What happened to PDAs?

I remember the days when a cell phone was just a phone. It might have a basic calendar app built into the system, or a very crude game or two, but it was just a phone. Then you had the “Personal Data Assistant” devices (or PDAs) first created by Palm with their Palm Pilot which was a stylus-based electronic device for storing appointments, contacts, and was the originator of the “Apps”. The Palm Pilot really took off, followed by Microsoft trying to copy them with their version of the “Palm PC” followed by “Pocket PC” devices. I personally had a series of Palm and Pocket PC devices which co-existed with my basic Nokia cell phone.

Then one day, Palm merged the PDA and cell phone together to create the Palm Treo series which again took off like a shot. Eventually, Microsoft followed suit again with their Windows Mobile OS devices, Apple with their iPhones, and Google with their release of the Android OS for phones.
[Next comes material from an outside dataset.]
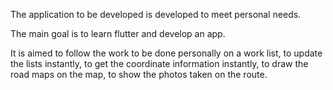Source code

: The application to be developed is developed to meet personal needs. 

The main goal is to learn flutter and develop an app. 

It is aimed to follow the work to be done personally on a work list, to update the lists instantly, to get the coordinate information instantly, to draw the road maps on the map, to show the photos taken on the route.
Thus, the birth of the smartphone era began.

So as I hold my latest HTC EVO LTE 4G smartphone in my hand, I ponder: Is it a phone first and a PDA device second, or is it the other way around? I postulate that my smartphone is actually an Internet-connected device first, and a cell phone second. I personally hardly ever use it as a phone to make phone calls. My EVO is used primarily for constant email access, instant messaging, and checking for internet content. I use my EVO for reviewing my calendar (which syncs with Google calendar in the cloud), and for navigation while driving in my car. I also stream music via Google Music in the cloud to my Ford Sync system while driving. In fact, I can connect with my home computer while on the road if I have a fast enough Internet WiFi connection with my phone.

So, this device that I carry around in my pocket is not a phone nor a smartphone, but rather a internet connected device which has the ability to make phone calls as a secondary function. Maybe we should stop calling them smartphones, but rather data devices?